By Dave Goebel, Missouri Enterprise Project Manager
Does your company practice Continuous Improvement effectively or is Continuous Improvement just another program? Is Continuous Improvement part of your company’s DNA or is it just another phrase that appears on coffee mugs and t-shirts? These are the real questions you need to challenge yourself with if you’re serious about running an effective, efficient, cost optimized manufacturing operation that maximizes bottom line profitability.
You’ve heard it all before, but if you’re like so many manufacturers, you’re probably not practicing it to the level that can really make a difference. I can’t count how many times I’ve gone into a manufacturer to review their Continuous Improvement practices only to find that their dedication is compartmentalized into a sub-unit in the organization that doesn’t really have the power or all-encompassing reach to succeed. It’s an activity, but not part of their core beliefs. Sounds simple, but the practical reality of effective Continuous Improvement is that it’s tough to instill into your organization’s DNA.
I’ll meet an owner of a manufacturing company and ask, “So, tell me about your Continuous Improvement activities.” “Of course,” he or she will proudly tell me. “Our production manager, Joe Smith, handles that. He’s our guy on Lean!” Ugh. That simple innocent comment expressed with confidence immediately tells me the company probably doesn’t get it. You know who’s supposed to “handle” Continuous Improvement? Everyone in the organization. And that means everyone, from the owner or CEO, to the shop steward, to the office intern who’s handling menial tasks, and every employee in between. Continuous Improvement systems have limited effect on a factory’s efficiency if everyone isn’t dedicated to the core principles.
Effective leadership for Continuous Improvement principles must permeate the entire organization if a manufacturer is going to reap the financial benefits that come with efficiency. Making Continuous Improvement a part of everyone’s objectives will allow for real process improvement by minimizing waste and improving employee productivity and morale in a team environment…and it will put more money into the company coffers. That bottom line increase in profitability will be measurable as direct evidence of success. Through the use of visual management, everyone will know when there’s an important issue, what that issue is, and how the organization is dealing with it. Everyone’s voice is heard, respected and examined to identify and fix issues. The company as a whole is acting as a single unit, whether there are 10 employees or 500. Everyone knows what’s being measured and they’re focused on the same objectives.
Great! You’ve heard all that before, too, you say? Well that may well be true, because taking your company from periodic Continuous Improvement projects to living in a Continuous Improvement environment is a total cultural shift, a new paradigm within the DNA of the business, and it doesn’t happen overnight.

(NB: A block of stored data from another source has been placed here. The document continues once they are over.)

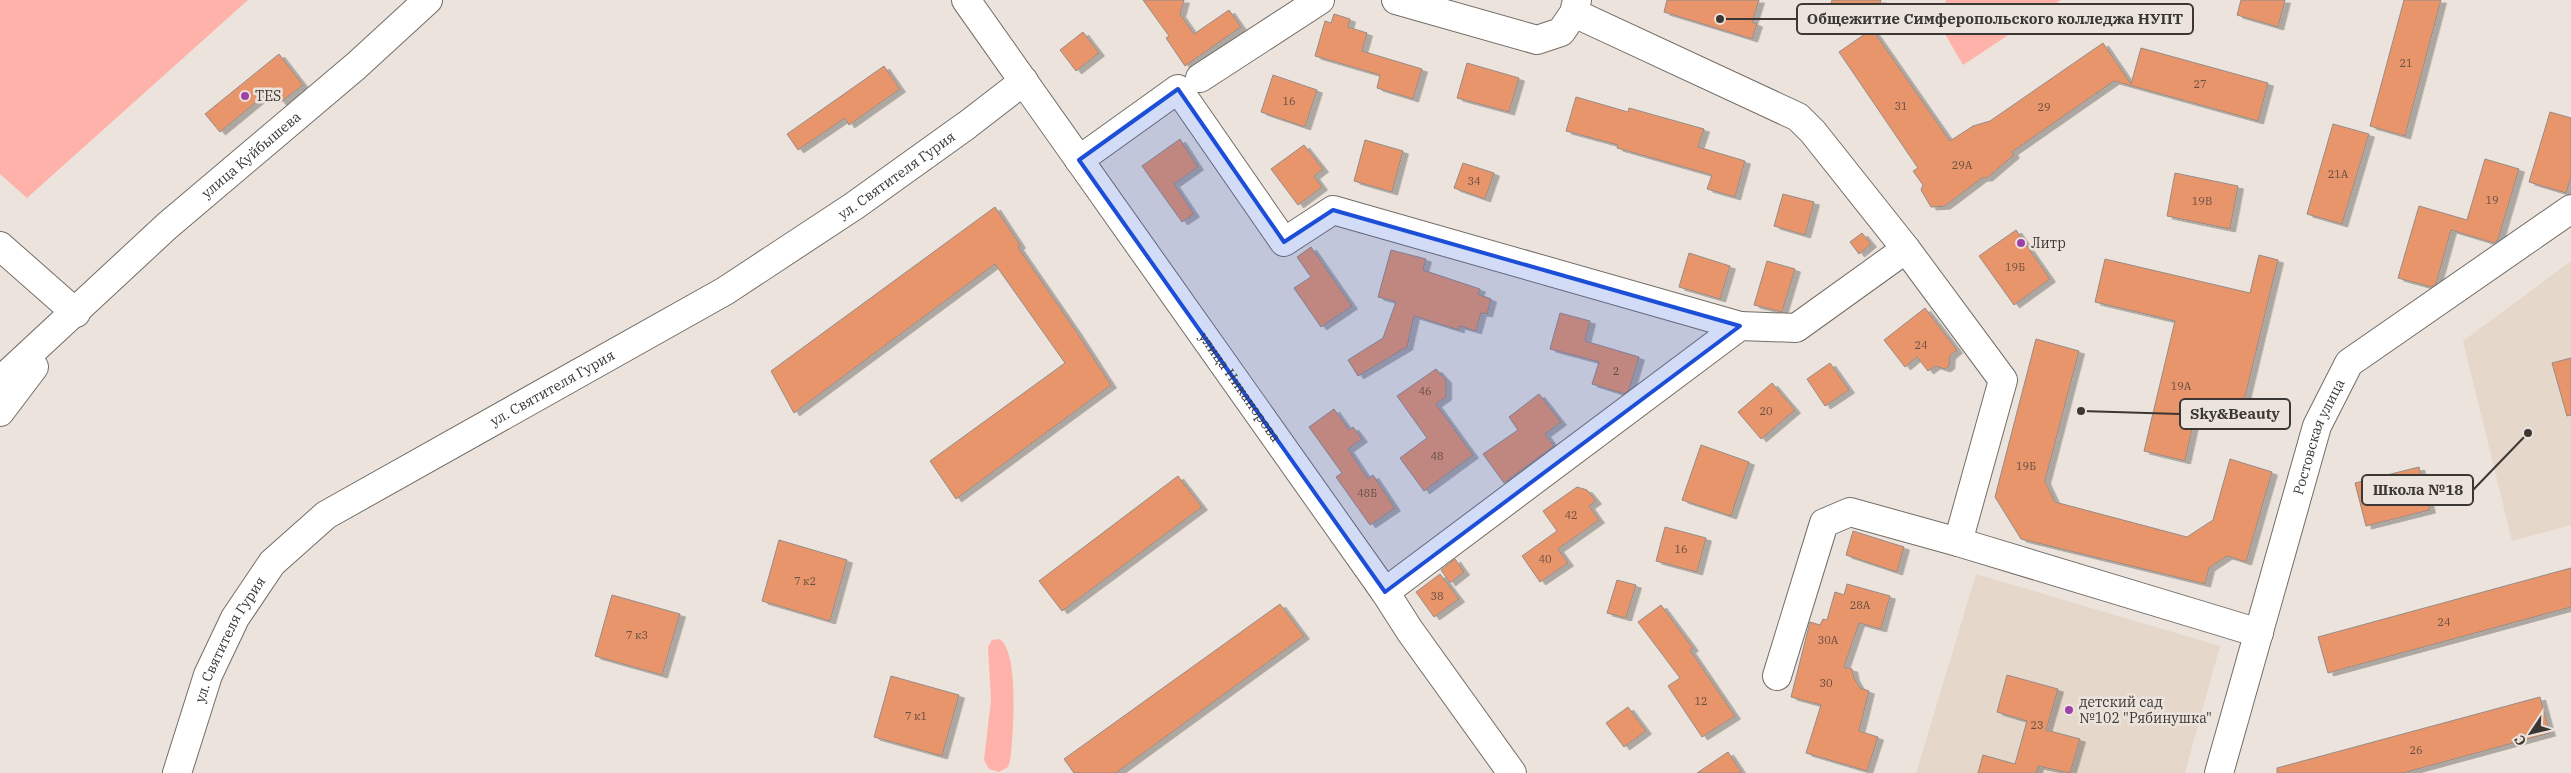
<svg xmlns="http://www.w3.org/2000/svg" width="2571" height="773" font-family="'IBM Plex Serif',serif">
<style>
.built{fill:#e5d8ca}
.green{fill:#ffb2aa}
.building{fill:#e9956c;stroke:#958b86;filter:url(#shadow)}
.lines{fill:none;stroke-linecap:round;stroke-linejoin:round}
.minor-casing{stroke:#746d66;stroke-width:30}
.major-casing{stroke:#746d66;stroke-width:30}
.minor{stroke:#fff;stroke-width:28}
.major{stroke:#fff;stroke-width:28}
.marked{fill:#1d4ed8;fill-opacity:0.2;stroke:#1d4ed8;stroke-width:4;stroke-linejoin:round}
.poi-dot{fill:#9e40a9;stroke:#ece4dc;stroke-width:2}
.labels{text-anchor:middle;stroke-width:5;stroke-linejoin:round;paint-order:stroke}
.number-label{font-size:11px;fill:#664e42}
.poi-label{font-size:14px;fill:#3a3734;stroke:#ece4dc;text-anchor:start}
.street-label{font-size:14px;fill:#3a3734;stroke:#ece4dc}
.leader{fill:none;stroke:#3a3734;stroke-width:2}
.callout-dot{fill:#3a3734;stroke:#ece4dc;stroke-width:2}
.callout{fill:#ece4dc;stroke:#3a3734;stroke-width:2}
.callout-label{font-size:15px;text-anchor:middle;font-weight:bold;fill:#3a3734}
</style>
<defs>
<filter id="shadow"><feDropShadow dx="5.5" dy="3" stdDeviation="0" flood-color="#0004"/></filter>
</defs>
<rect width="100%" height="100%" fill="#ece4dc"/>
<!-- built -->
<path class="built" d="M2571,261V525L2512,541L2463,341Z
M1976,574L2220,646L2185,773H1916Z"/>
<!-- green -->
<path class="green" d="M0,0H248L27,198L0,174Z
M1946,0H2061L1963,65L1938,22Z
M999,639C1020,649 1013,740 1010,761L1008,767L999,772L989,769L984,760L991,700L988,647L992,640Z"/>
<!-- building -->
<path class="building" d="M1143,0H1184L1180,14L1194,34L1229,10L1241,27L1185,66L1166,38L1169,36Z
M1667,0H1759L1752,22L1757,24L1752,39L1664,12Z
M1832,0H1881L1872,29L1827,18Z
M2241,0H2285L2278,27L2237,15Z
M2404,0H2441L2405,136L2370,126Z
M1334,14L1350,19L1348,27L1367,33L1362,51L1422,69L1413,99L1377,88L1380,75L1315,56L1325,21L1331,23Z
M1872,29L1950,141L1973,126L1990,121L2103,43L2131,84L2141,48L2268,83L2258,121L2114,81L2012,152L2014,155L1987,178H1982L1945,206L1931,207L1921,190L1923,185L1913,171L1918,168L1839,52Z
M1083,32L1099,53L1076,71L1060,50Z
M279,54L303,85L281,102L271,90L220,132L205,114Z
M1467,63L1519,78L1509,112L1457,98Z
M884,66L900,89L849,125L845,118L798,150L787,134Z
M1273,75L1317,90L1305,127L1261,112Z
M1576,97L1628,112L1629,108L1704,129L1698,147L1745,161L1735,197L1707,189L1712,175L1617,148L1618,145L1566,131Z
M2550,112L2571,118V177L2566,193L2529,182Z
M2333,124L2369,134L2342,224L2307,214Z
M1180,139L1198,167L1174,184L1194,214L1182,222L1142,166Z
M1365,140L1403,151L1392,192L1354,181Z
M1304,145L1323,169L1314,176L1322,187L1298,205L1271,169Z
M2485,159L2519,169L2498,240L2494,243L2451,230L2436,284L2431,287L2398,278L2419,206L2467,220Z
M1463,163L1494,173L1485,199L1454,188Z
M2175,173L2238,186L2230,229L2167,216Z
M1783,194L1814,202L1805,235L1774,226Z
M995,207L1020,245L1018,247L1076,331L1111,385L956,499L930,461L1065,363L995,264L794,413L771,371Z
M2016,230L2050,279L2014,305L1979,256Z
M1862,233L1871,244L1859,254L1850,242Z
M1311,247L1352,306L1321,327L1294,288L1311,277L1297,257Z
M1391,250L1426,259L1423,270L1480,289L1478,294L1491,299L1487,314L1481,313L1476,331L1459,326V330L1414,316L1407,347L1358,376L1348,360L1383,338L1396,302L1378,297Z
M1689,253L1730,266L1720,299L1679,287Z
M2259,255L2278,260L2240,418L2197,407L2185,461L2144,451L2175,321L2095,302L2105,259L2250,293Z
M1767,261L1795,269L1782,312L1754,305Z
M1925,308L1957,350L1950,356L1949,366L1945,369L1935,366L1928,371L1917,357L1905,367L1884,340Z
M1560,313L1590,321L1585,341L1639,357L1629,390L1624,394L1592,384L1599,362L1550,349Z
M2036,339L2079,351L2045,481L2055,502L2187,537L2213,520L2230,459L2272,472L2246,562L2227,556L2209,568L2205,584L2021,539L1995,497Z
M2571,358V415L2567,416L2552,363Z
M1830,363L1849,390L1825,406L1807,379Z
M1436,369L1446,380V397L1436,404L1473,455L1424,491L1400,458L1427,438L1397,396Z
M1772,383L1795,410L1761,439L1738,412Z
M1539,394L1561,422L1545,434L1554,446L1504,483L1483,454L1518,430L1509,417Z
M1334,409L1349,430L1353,427L1362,439L1348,449L1368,479L1373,475L1395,508L1370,525L1336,477L1342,473L1309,427Z
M1701,445L1749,462L1731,516L1682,500Z
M2419,467L2430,510L2366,526L2355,483Z
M1178,476L1202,507L1062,611L1039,581Z
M1577,487L1587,490L1596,501L1589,506L1599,520L1558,549L1568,563L1540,582L1522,556L1557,531L1543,511Z
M1665,527L1706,538L1697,572L1656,561Z
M1853,531L1904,547L1897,572L1846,555Z
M779,540L847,560L830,621L762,601Z
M1455,559L1464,572L1450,583L1441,570Z
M2571,568V607L2328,673L2318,637Z
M1440,574L1459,599L1434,617L1416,592Z
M1617,580L1636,585L1626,618L1607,613Z
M1847,584L1890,596L1881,629L1859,623L1844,667L1852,669L1854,678L1860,688L1869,691L1859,731L1878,737L1867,771L1806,753L1821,705L1791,697L1810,622L1820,625L1823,619L1827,620L1835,592L1844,595Z
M612,595L680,614L662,675L595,656Z
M1280,604L1304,636L1116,773H1074L1064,759Z
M1661,605L1693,648L1690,650L1735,716L1702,737L1668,686L1680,678L1638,622Z
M2007,675L2058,689L2046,730L2080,739L2070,773L2038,766L2036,773H1978L1983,755L2015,764L2027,721L1997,712Z
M891,676L959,695L942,756L874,737Z
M2540,697L2550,733L2403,773H2277V768Z
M1628,707L1646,731L1624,747L1606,723Z
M1728,752L1742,773H1697Z"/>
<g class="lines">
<defs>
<g id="minor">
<path id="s1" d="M966,0L1385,592L1410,631L1512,773"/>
<path d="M1396,0L1537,40L1561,32L1574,13L1577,0"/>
<path d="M1574,13L1798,117L1813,132L1906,249L2003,380L1958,542"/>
<path d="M1200,78L1320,0"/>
<path d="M1079,160L1178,89L1284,242L1333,210L1740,326"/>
<path d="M0,246L76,313"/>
<path d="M1385,592L1740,326L1796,328L1906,249"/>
<path d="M1777,676L1824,523L1850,512L1958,542L2259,633"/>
<path id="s2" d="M177,773L208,675L235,618L272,563L326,515L725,291L854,206L967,125L1024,81"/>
<path id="s3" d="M2219,773L2317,426L2349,363L2571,209"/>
</g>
<g id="major">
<path id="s4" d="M0,381L167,226L356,66L428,0"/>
<path d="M0,412L34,367"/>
</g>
</defs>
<!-- minor casing -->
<use href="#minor" class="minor-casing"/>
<!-- major casing -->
<use href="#major" class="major-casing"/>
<!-- minor -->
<use href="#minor" class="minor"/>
<!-- major -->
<use href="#major" class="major"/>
</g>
<!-- marked area -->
<path class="marked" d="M1178,89L1284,242L1333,210L1740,326L1385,592L1079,160Z"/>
<!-- markers -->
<g class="poi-dot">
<circle cx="245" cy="96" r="5"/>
<circle cx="2021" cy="243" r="5"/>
<circle cx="2069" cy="710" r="5"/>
</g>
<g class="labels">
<!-- number labels -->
<g class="number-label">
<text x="2406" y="67">21</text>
<text x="2200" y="88">27</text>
<text x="1289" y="105">16</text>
<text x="1901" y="110">31</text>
<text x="2044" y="111">29</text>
<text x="1962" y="169">29А</text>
<text x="2338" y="178">21А</text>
<text x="1474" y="185">34</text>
<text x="2492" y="204">19</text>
<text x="2202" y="205">19В</text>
<text x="2015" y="271">19Б</text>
<text x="1921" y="349">24</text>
<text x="1616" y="375">2</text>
<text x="2181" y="390">19А</text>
<text x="1425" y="395">46</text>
<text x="1766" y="415">20</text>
<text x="1437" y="460">48</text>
<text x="2026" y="470">19Б</text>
<text x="1367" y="497">48Б</text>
<text x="1571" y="519">42</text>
<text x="1681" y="553">16</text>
<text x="1545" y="563">40</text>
<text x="805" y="585">7 к2</text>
<text x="1437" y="600">38</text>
<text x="1860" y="609">28А</text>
<text x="2444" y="626">24</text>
<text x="637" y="639">7 к3</text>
<text x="1828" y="644">30А</text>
<text x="1826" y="687">30</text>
<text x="1701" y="705">12</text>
<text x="916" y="720">7 к1</text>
<text x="2037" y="729">23</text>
<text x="2416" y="754">26</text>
</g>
<!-- poi labels -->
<g class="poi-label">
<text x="255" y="101">TES</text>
<text x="2031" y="248">Литр</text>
<text x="2079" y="707">детский сад<tspan x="2079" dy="16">№102 "Рябинушка"</tspan></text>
</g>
<!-- street labels -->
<g class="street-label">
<text dy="5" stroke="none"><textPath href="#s4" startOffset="338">улица Куйбышева</textPath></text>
<text dy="5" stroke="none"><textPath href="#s2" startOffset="969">ул. Святителя Гурия</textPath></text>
<text dy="5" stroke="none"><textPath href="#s1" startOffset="474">улица Никанорова</textPath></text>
<text dy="5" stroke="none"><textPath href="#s2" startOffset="564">ул. Святителя Гурия</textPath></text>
<text dy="5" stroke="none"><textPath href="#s3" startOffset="351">Ростовская улица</textPath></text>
<text dy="5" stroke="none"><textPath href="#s2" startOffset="144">ул. Святителя Гурия</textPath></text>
</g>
</g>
<!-- callouts -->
<path class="leader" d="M1720 19L1797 19M2081 411L2180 414M2528 433L2473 490"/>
<g class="callout-dot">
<circle cx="1720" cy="19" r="5"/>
<circle cx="2081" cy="411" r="5"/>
<circle cx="2528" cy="433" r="5"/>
</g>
<g class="callout">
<rect x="1797" y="4" width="396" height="30" rx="5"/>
<rect x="2180" y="399" width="110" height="30" rx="5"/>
<rect x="2362" y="475" width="111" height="30" rx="5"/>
</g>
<g class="callout-label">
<text x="1995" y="24">Общежитие Симферопольского колледжа НУПТ</text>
<text x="2235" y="419">Sky&amp;Beauty</text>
<text x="2418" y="495">Школа №18</text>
</g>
<!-- north arrow -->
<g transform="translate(2531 733) rotate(235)" stroke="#ece4dc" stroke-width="4" paint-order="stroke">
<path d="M0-4L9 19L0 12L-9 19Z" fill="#3a3734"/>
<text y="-8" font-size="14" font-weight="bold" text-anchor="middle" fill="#3a3734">С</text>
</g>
</svg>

It takes top down dedication to fully implement an effective Continuous Improvement program and management at all levels need to make their own DNA shift and learn to “lead” instead of “manage”. These are subtle but tough nuances in the way an organization’s people think, and that’s the challenge so many company’s fall short of achieving.
In an effective Continuous Improvement environment, top leaders don’t manage from the corner office. They spend a considerable amount of time on the plant floor observing the activities. They develop their people and empower them to look for and improve the obstacles that prevent them from reaching their objectives. They listen to constructive input from their reports and implement ideas with merit regardless of who suggested them. Middle managers in turn develop their people, creating more eyes focused on the same mission. Through this, the equipment operator on the floor can recognize an inefficiency and that information will flow quickly through the organization so the people at the top will know about it, and they’ll know their people are fixing it…and how. They step in personally only as needed to lead their people when issues warrant their direct intervention.
These changes can’t happen all at once of course. It’s all about making small improvements on an ongoing basis to realize significant gains over time. Reducing the cycle time of a production process by 10 seconds may not change your world, but those 10 seconds, combined with other related improvements over time can make a real difference.
All of these concepts are difficult to fully implement, especially when you’re on the inside, in the middle of it. We all know how true it is that sometimes we can’t see the forest for the trees, and that’s why bringing in outside expertise can be so important. Establishing a relationship with a fully trained and certified Lean Manufacturing expert will bring you an easily measurable return on investment, with the evidence of success apparent in the attitudinal shift of everyone from top level management through the entire workforce, making Continuous Improvement a part of the company DNA, so you’re living it instead of just doing it.